Prior2Former - Evidential Modeling of Mask Transformers for Assumption-Free Open-World Panoptic Segmentation
(Sebastian Schmidt*, Julius Koerner*, Dominik Fuchsgruber, Stefano Gasperini, Federico Tombari, Stephan Günnemann)
In panoptic segmentation, individual instances must be separated within semantic classes. As state-of-the-art methods rely on a pre-defined set of classes, they struggle with novel categories and out-of-distribution (OOD) data. This is particularly problematic in safety-critical applications, such as autonomous driving, where reliability in unseen scenarios is essential. We address the gap between outstanding benchmark performance and reliability by proposing Prior2Former(P2F), the first approach for segmentation vision transformers rooted in evidential learning.
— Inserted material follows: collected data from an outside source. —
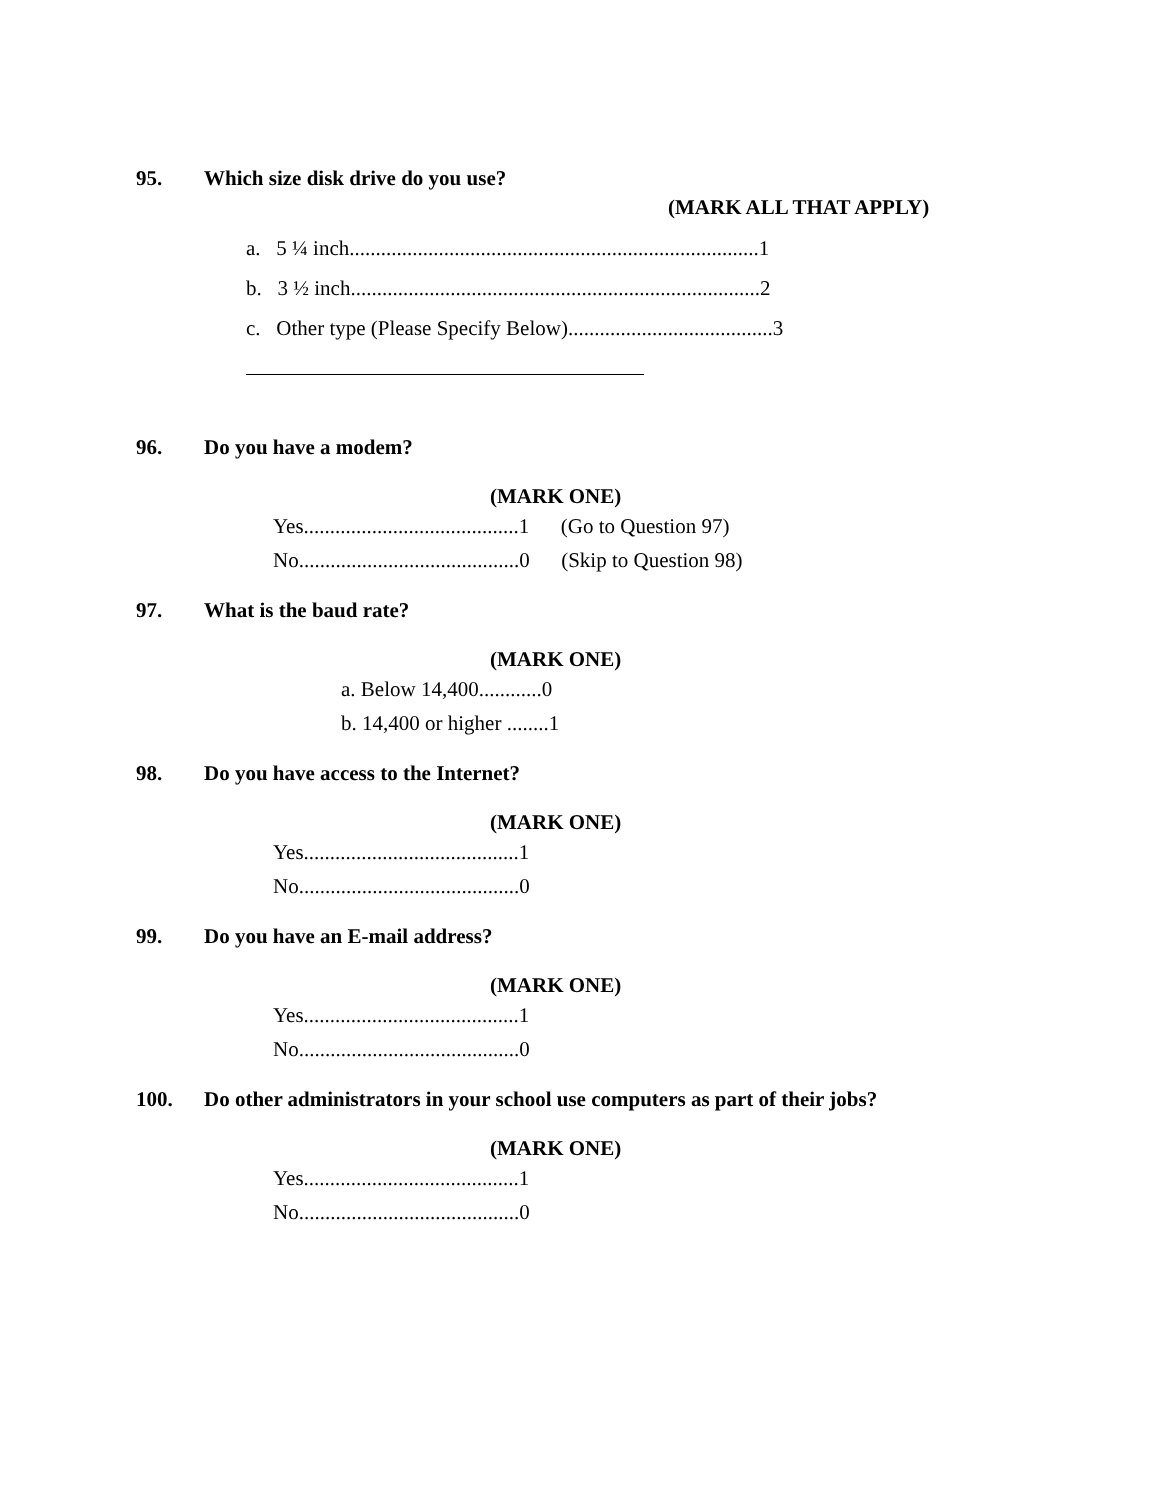95. Which size disk drive do you use?
(MARK ALL THAT APPLY)
a. 5 ¼ inch..............................................................................1
b. 3 ½ inch..............................................................................2
c. Other type (Please Specify Below).......................................3
96. Do you have a modem?
(MARK ONE)
Yes.........................................1 (Go to Question 97)
No..........................................0 (Skip to Question 98)
97. What is the baud rate?
(MARK ONE)
a. Below 14,400............0
b. 14,400 or higher ........1
98. Do you have access to the Internet?
(MARK ONE)
Yes.........................................1
No..........................................0
99. Do you have an E-mail address?
(MARK ONE)
Yes.........................................1
No..........................................0
100. Do other administrators in your school use computers as part of their jobs?
(MARK ONE)
Yes.........................................1
No..........................................0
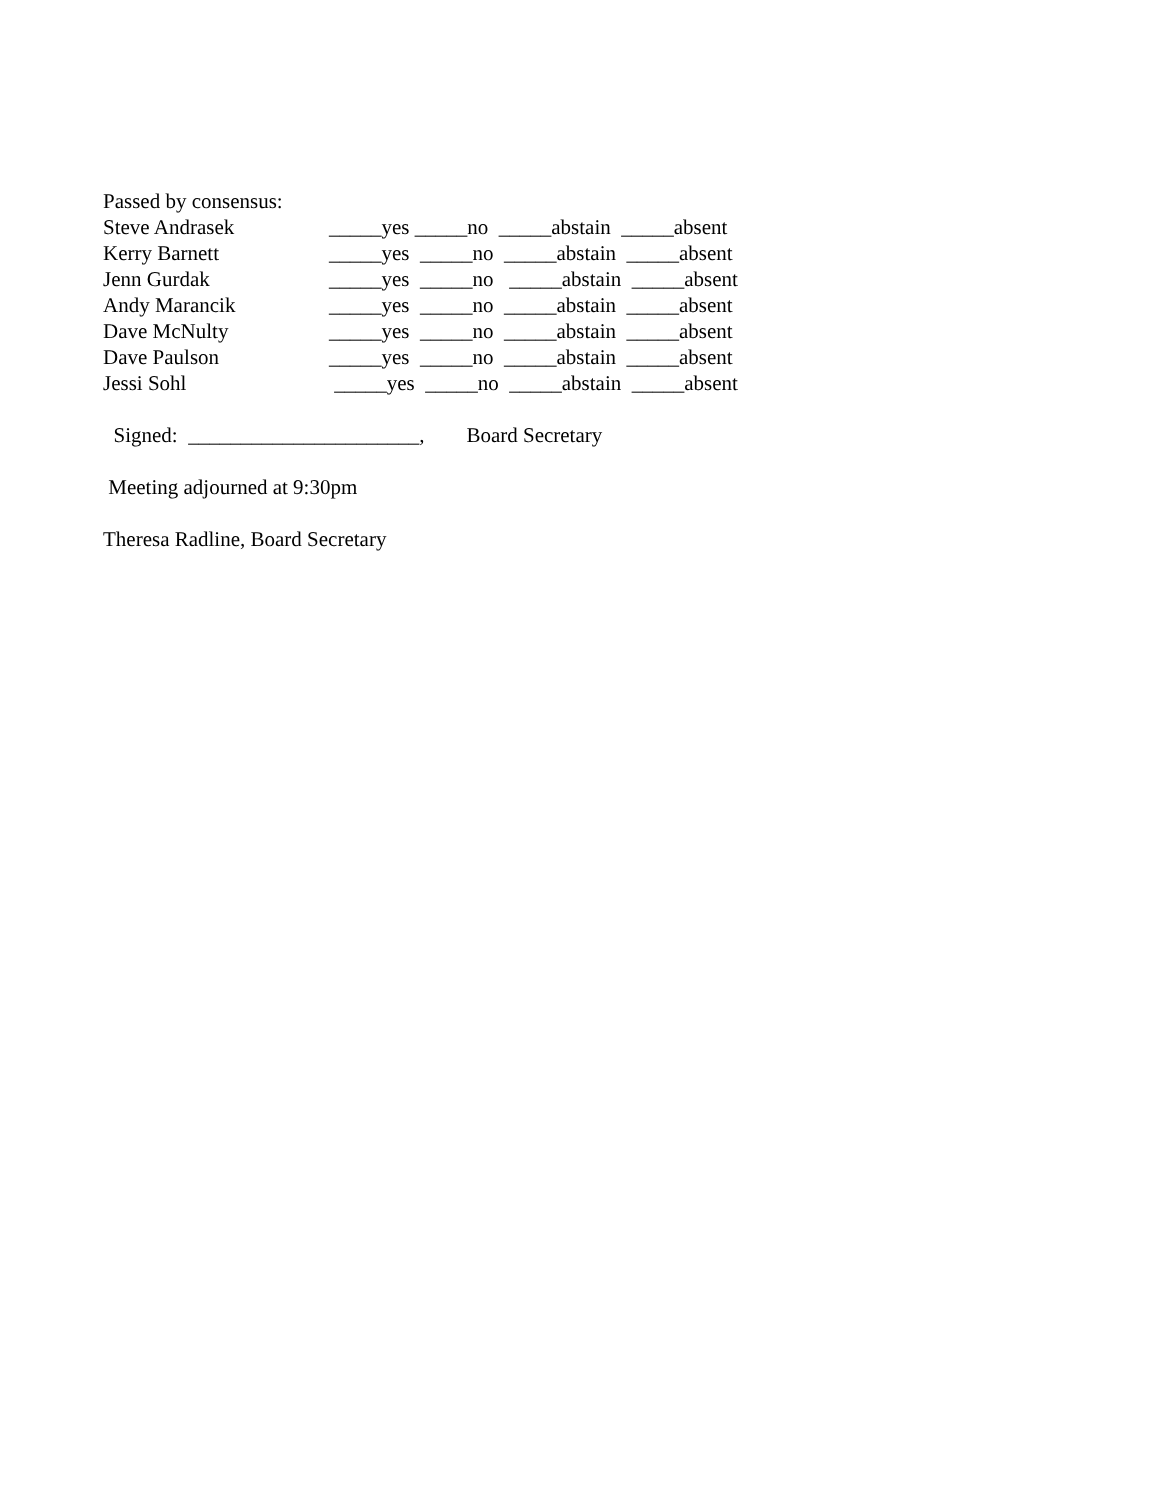Passed by consensus:
Steve Andrasek _____yes _____no _____abstain _____absent
Kerry Barnett _____yes _____no _____abstain _____absent
Jenn Gurdak _____yes _____no _____abstain _____absent
Andy Marancik _____yes _____no _____abstain _____absent
Dave McNulty _____yes _____no _____abstain _____absent
Dave Paulson _____yes _____no _____abstain _____absent
Jessi Sohl _____yes _____no _____abstain _____absent
Signed: ______________________, Board Secretary
Meeting adjourned at 9:30pm
Theresa Radline, Board Secretary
P2F extends the mask vision transformer architecture by incorporating a Beta prior for computing model uncertainty in pixel-wise binary mask assignments. This design enables high-quality uncertainty estimation that effectively detects novel and OOD objects enabling state-of-the-art anomaly instance segmentation and open-world panoptic segmentation. Unlike most segmentation models addressing unknown classes, P2F operates without access to OOD data samples or contrastive training on void (i.e., unlabeled) classes, making it highly applicable in real-world scenarios where such prior information is unavailable. Additionally, P2F can be flexibly applied to anomaly instance and panoptic segmentation.
GeoDiffusion: A Training-Free Framework for Accurate 3D Geometric Conditioning in Image Generation
(Phillip Mueller*, Talip Ünlü*, Sebastian Schmidt, Marcel Kollovieh, Jiajie Fan, Stephan Günnemann, Lars Mikelsons)
Precise geometric control in image generation is essential for fields like engineering, product design, and creative industries to control 3-D object features accurately in 2D image space. Traditional 3D editing approaches are time-consuming and demand specialized skills, while current image-based generative methods lack accuracy in geometric conditioning. To address these challenges, we propose GeoDiffusion, a training-free framework for accurate and efficient geometric conditioning of 3D features in image generation, ensuring viewpoint consistency. With GeoDrag, a novel dragging algorithm in our framework, we improve the accuracy and speed of drag-based image editing on geometry guidance tasks and general instructions on DragBench.